■ **MATERIAL PROVIDED**:
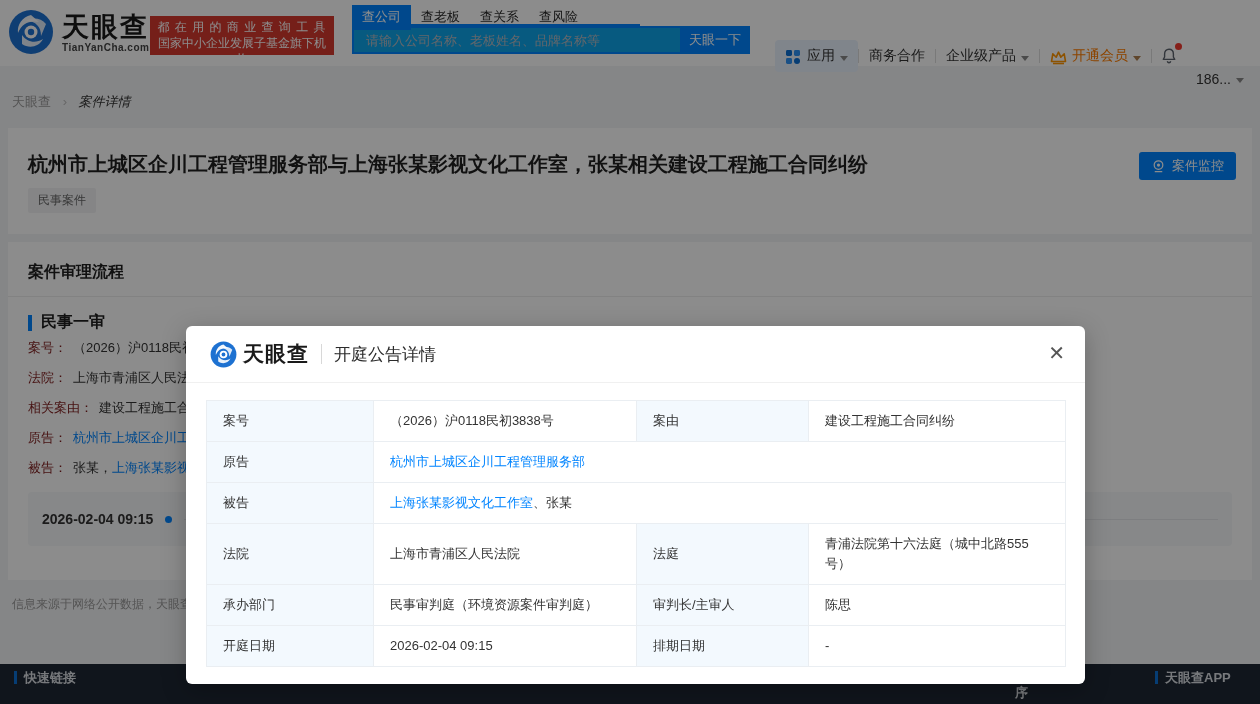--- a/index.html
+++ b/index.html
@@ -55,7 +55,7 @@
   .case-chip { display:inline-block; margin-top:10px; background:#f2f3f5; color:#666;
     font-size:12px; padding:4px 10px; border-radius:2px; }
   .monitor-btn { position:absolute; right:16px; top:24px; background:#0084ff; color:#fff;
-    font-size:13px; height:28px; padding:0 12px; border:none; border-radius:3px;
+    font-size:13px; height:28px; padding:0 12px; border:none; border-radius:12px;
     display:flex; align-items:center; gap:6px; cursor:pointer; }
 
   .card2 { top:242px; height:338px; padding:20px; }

■ **PROBLEM REQUIREMENTS**: Report back each line in the material above that contains the string "border".

■ **FINISHED EXERCISE**:
     font-size:12px; padding:4px 10px; border-radius:2px; }
-    font-size:13px; height:28px; padding:0 12px; border:none; border-radius:3px;
+    font-size:13px; height:28px; padding:0 12px; border:none; border-radius:12px;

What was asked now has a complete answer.